BAĞLANTILI in English translation

connected
bağlantı
bağlayın
bağlayan
bağla
bağlan
birleştir
birbirine bağlayan
iletişim kurmasına
bağdaştırırsa
linked
bağlantı
bağ
halka
bağla
arasında bir ilişki
related
ilgili
ilişki
bağlantı
alâkalı
bağlandığını
associated
ortak
yardımcı
arkadaşım
şirk koştuklarından
ilişkilendirdiğimiz
ortak koştuklarından yücedir
tied
kravat
bağlayın
berabere
bağlamak
papyon
bağlantı
bağı
affiliated
üyesi
bağlı
şubelerimizde
şirket
connecting
bağlantı
bağlayın
bağlayan
bağla
bağlan
birleştir
birbirine bağlayan
iletişim kurmasına
bağdaştırırsa
connects
bağlantı
bağlayın
bağlayan
bağla
bağlan
birleştir
birbirine bağlayan
iletişim kurmasına
bağdaştırırsa
links
bağlantı
bağ
halka
bağla
arasında bir ilişki
ties
kravat
bağlayın
berabere
bağlamak
papyon
bağlantı
bağı
connect
bağlantı
bağlayın
bağlayan
bağla
bağlan
birleştir
birbirine bağlayan
iletişim kurmasına
bağdaştırırsa
linking
bağlantı
bağ
halka
bağla
arasında bir ilişki
link
bağlantı
bağ
halka
bağla
arasında bir ilişki
tie
kravat
bağlayın
berabere
bağlamak
papyon
bağlantı
bağı

Examples of using Bağlantılı in Turkish and their translations into English

{-}
  • Colloquial category close
  • Ecclesiastic category close
  • Ecclesiastic category close
  • Computer category close
  • Programming category close
Raporu Atlanta bağlantılı uçakla biri getirecekti… ama saat üçten önce burada olmaz.
He missed his connecting flight in Atlanta, but he will be here by three.
Bu bizimle bağlantılı! Yangın!
It's what connects us. The fire!
Cinayetle bağlantılı bir şeyler.
Something that ties the murderer to the crime.
Hepsi onunla bağlantılı.
They all connect to her.
Cinayetlerle bağlantılı bir şey bulamıyoruz.
We can't find any link between the murders.
Raziyi onlarla bağlantılı gösteren somut kanıtınız var mı?
Do you have any direct evidence that links Razi to them?
Bu zula evleri bize Littlefield cinayeti üzerine Flass ile bağlantılı kanıtlar verebilir.
The stash houses could give us evidence linking Flass to Littlefield's murder.
Hiç Georgiadan bahsetmiş mi?
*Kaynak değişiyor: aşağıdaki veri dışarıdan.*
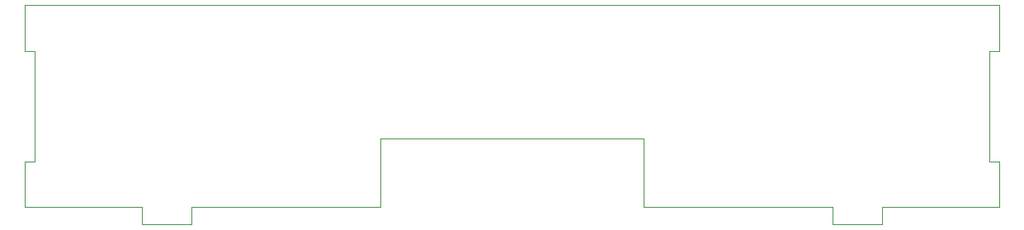
<source format=gm1>
G04 #@! TF.GenerationSoftware,KiCad,Pcbnew,(5.1.8)-1*
G04 #@! TF.CreationDate,2023-02-02T03:20:21+01:00*
G04 #@! TF.ProjectId,BulkyMIDI-32 Internal Panel,42756c6b-794d-4494-9449-2d333220496e,rev?*
G04 #@! TF.SameCoordinates,Original*
G04 #@! TF.FileFunction,Profile,NP*
%FSLAX46Y46*%
G04 Gerber Fmt 4.6, Leading zero omitted, Abs format (unit mm)*
G04 Created by KiCad (PCBNEW (5.1.8)-1) date 2023-02-02 03:20:21*
%MOMM*%
%LPD*%
G01*
G04 APERTURE LIST*
G04 #@! TA.AperFunction,Profile*
%ADD10C,0.050000*%
G04 #@! TD*
G04 APERTURE END LIST*
D10*
X137251300Y-93000000D02*
X164248700Y-93000000D01*
X137251300Y-93000000D02*
X137251300Y-100000000D01*
X164248700Y-100000000D02*
X164248700Y-93000000D01*
X101800000Y-95320000D02*
X100750000Y-95320000D01*
X100750000Y-95320000D02*
X100750000Y-100000000D01*
X200750000Y-83980000D02*
X200750000Y-79300000D01*
X199700000Y-83980000D02*
X200750000Y-83980000D01*
X199700000Y-95320000D02*
X200750000Y-95320000D01*
X200750000Y-100000000D02*
X200750000Y-95320000D01*
X199700000Y-100000000D02*
X200750000Y-100000000D01*
X101800000Y-83980000D02*
X100750000Y-83980000D01*
X100750000Y-79300000D02*
X100750000Y-83980000D01*
X101800000Y-79300000D02*
X100750000Y-79300000D01*
X178690000Y-79300000D02*
X200750000Y-79300000D01*
X173610000Y-79300000D02*
X150750000Y-79300000D01*
X127890000Y-79300000D02*
X150750000Y-79300000D01*
X122810000Y-79300000D02*
X101800000Y-79300000D01*
X178690000Y-79300000D02*
X173610000Y-79300000D01*
X127890000Y-79300000D02*
X122810000Y-79300000D01*
X183610000Y-100000000D02*
X164248700Y-100000000D01*
X117890000Y-100000000D02*
X137251300Y-100000000D01*
X188690000Y-100000000D02*
X188690000Y-101800000D01*
X183610000Y-100000000D02*
X183610000Y-101800000D01*
X183610000Y-101800000D02*
X188690000Y-101800000D01*
X117890000Y-100000000D02*
X117890000Y-101800000D01*
X112810000Y-100000000D02*
X112810000Y-101800000D01*
X112810000Y-101800000D02*
X117890000Y-101800000D01*
X100750000Y-100000000D02*
X112810000Y-100000000D01*
X101800000Y-83980000D02*
X101800000Y-95320000D01*
X199700000Y-95320000D02*
X199700000Y-83980000D01*
X188690000Y-100000000D02*
X199700000Y-100000000D01*
M02*

</source>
Alinin yeriyle bağlantılı bir şeyden?
Did Shana ever mention anything about Georgia, something that connects with where Ali's hiding?
Bu cinayet araştırdığım başka bir olayla bağlantılı.
This murder ties into a case I'm investigating.
Ve denizlerin hepsini aramak zorundayız çünkü bildiğin gibi hepsi bağlantılı.
And we have to search all of them--'cause they all, you know, connect.
Üzgünüm. Ayrıca arabanızda katilin sizinle bağlantılı olabileceğine dair kanıt bulundu.
And there was evidence in your car connecting the killer to you. I'm sorry.
Olay mahallerimizin hiçbirinde onunla bağlantılı parmak izi ya da DNA yok.
Tie him to any of our crime scenes. No fingerprints or DNA.
Bağlantılı Cisim.
Object w/ Links.
Her kim için çalışıyorsa onlarla bağlantılı bir şey.
Something that connects him to whoever he was working for.
Direk Axelrodla bağlantılı.
Direct ties to Axelrod.
Ve evinde, önceki mağdurlarla bağlantılı olarak deliller buldular.
And at his home, trophies were found linking to the previous victims.
Yani bunlar muhtemelen Dashin hücresiyle bağlantılı. Huh.
Huh. So these probably connect to Dash's cell.
Yollar, şehirlerden daha bağlantılı.
And roads link more than cities.
Olay mahallerimizin hiçbirinde onunla bağlantılı parmak izi ya da DNA yok.
No fingerprints or DNA tie him to any of our crime scenes.
Yasa dışı maddeler taşıyan bir zincirle… bağlantılı olduğun konusunda elimizde bilgi var.
We have information that links you to a chain that may be transporting illegal materials.